Tuesday, April 28, 2020: Why I Write

Today, I justify my writing.

Yesterday on Twitter someone asked for the last sentence written in a WIP. Mine: “When I was a boy, I saw a woman die of tetanus after having a tooth filled.”

Strange how encouraging it is for me to read that line in the twitter thread. Why does it make me happy?

As a writer, the discouraging voices in my head start in the late afternoon, when I go into the kitchen and decide what past-the-best-by-date can I’m going to open for dinner tonight. “Who’s going to read your crap?” I hear, as I chop an onion or smash a clove of garlic.

“You are old. The world is ending. Why are you wasting your time?”

“Shut up,” I think.

My novel is fantasy, but there are no dragons, no sexy vampires, no massed armored cohorts gathering for battle. That rules out, not only readers who dislike fantasy, but an entire subset of fantasy readers.

It is set in the past, and my characters operate within the means, beliefs and assumptions of their eras. Even those characters who question the prejudices of their time do so, not as 21st century liberals or radicals, but as the liberals or radicals of the 1890s, the 1920s, the 1950s… Scratch off another swath of readers, who would not just put the book down, but throw it across the room, possibly even post an angry tweet about it.

There are fight scenes, but not many. Bye-bye another chunk of readers, who will get bored.

I write about magic, but as my story unfolds, I realize much of what fascinates me is how alienating magic would be, how terrifying even to those who think they believe in it.

A man makes a wish. It is granted. Magic is at last proven before his eyes, and he falls to his knees in horror. It’s not that a dirty trick has been played on him in the usual manner of three-wishes stories. The granted wish will, indeed, avert a tragedy, and save lives. What bad may come of it he already knows and accepts.

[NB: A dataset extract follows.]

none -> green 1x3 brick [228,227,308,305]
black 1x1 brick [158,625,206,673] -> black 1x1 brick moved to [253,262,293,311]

He is weak with fear because, from now on, the very ground he walks on will be questionable.

And what is magic to the magic-makers? What would make them fall to their knees? What tales would they tell for their children to grow out of, to say to themselves as they gain an adult’s understanding of the world, “Of course, that could never happen”? What power would they fear and barely understand?

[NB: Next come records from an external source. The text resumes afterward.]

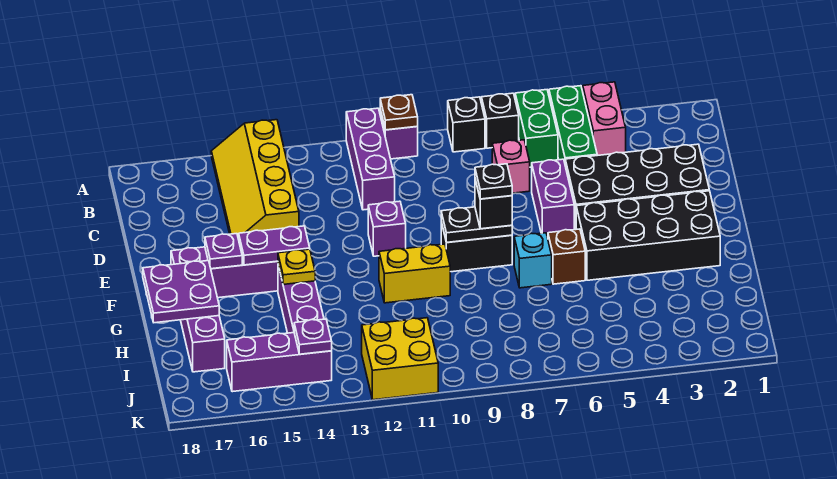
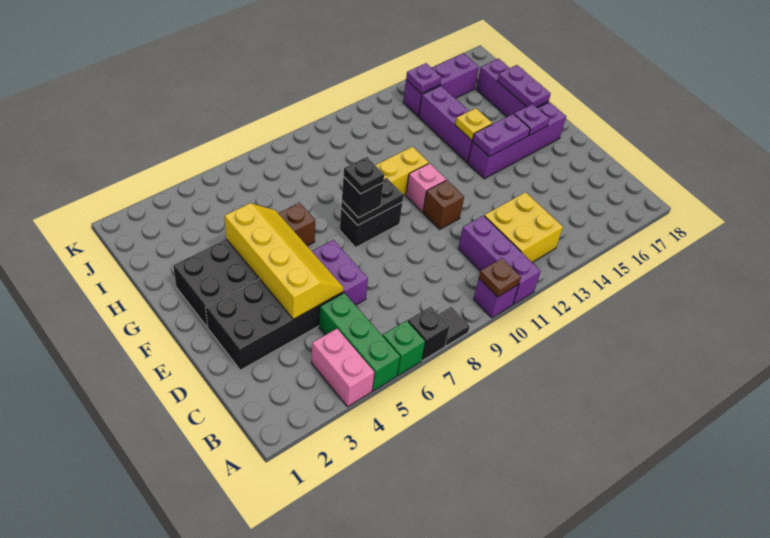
green 1x2 brick [515,90,558,167] -> green 1x1 brick [383,321,425,376]
black 1x1 brick [448,97,485,152] -> black 1x1 tile [439,307,470,346]
yellow 2x4 slope [211,120,299,239] -> yellow 2x4 slope moved to [225,203,344,319]
pink 1x1 brick [492,140,530,193] -> pink 1x1 brick moved to [406,163,446,212]
purple 1x1 brick [368,201,406,256] -> brown 1x1 brick [423,180,464,229]
cyan 1x1 brick [514,233,552,288] -> none
purple 2x2 plate [143,261,219,323] -> purple 1x2 plate [497,65,551,107]
yellow 2x2 brick [362,318,438,400] -> yellow 2x2 brick moved to [484,192,563,262]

Time. Nothing is more relentless. And time is what I write about even as I fight it.

I am not young. What will happen if I die without finishing the story I want to tell? The odds increase as I age. CV-19, or the heart problems that plague my family, or cancer, or accident, or worst of all, dementia. “Poor Jinx,” (heads shake). “She wasted her life writing stuff nobody will read.”

But I wrote. I write. I will keep writing. And I have the diamond-hard ego that keeps a writer writing. When I was nearing forty, I made the decision to tell the stories I wanted to tell, because I imagined myself at the age I am now, looking back on what I’d written, leafing through mounds of advertising copy, technical documentation, feature articles on boutique olive oils and finding barely a paragraph I enjoyed reading. I’d have to comfort myself with the depressingly small amounts on the checks I got for them.

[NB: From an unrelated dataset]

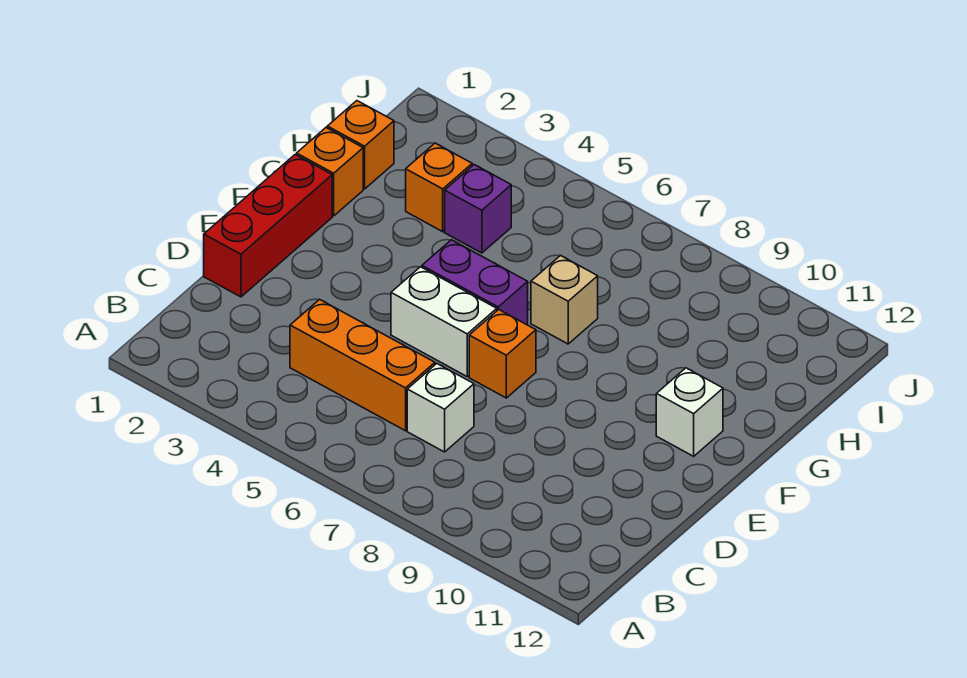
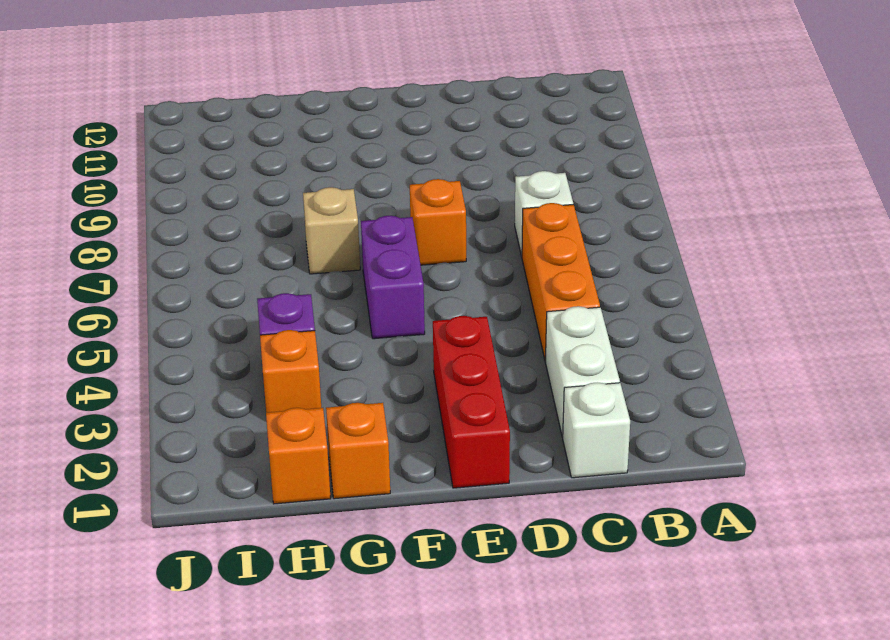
red 1x3 brick [204,155,332,297] -> red 1x3 brick turned to [433,316,510,488]
white 1x2 brick [391,267,497,376] -> white 1x2 brick moved to [545,306,620,437]
white 1x1 brick [656,368,723,456] -> white 1x1 brick moved to [563,383,630,478]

I’d get more satisfaction from an opinion piece posted on the public forum that gets me not one penny — only a suspension and a warning note from a moderator.

Maybe I will never finish my novel. Maybe nobody will ever read it. Maybe it will just be one more chunk of debris for my husband, my siblings, my nieces to clean up after I die.

But it will still be mine. And when my body is gone, I will be what I was proud to have written, the story I would have wanted to read, the things I wanted to say, as well as I could.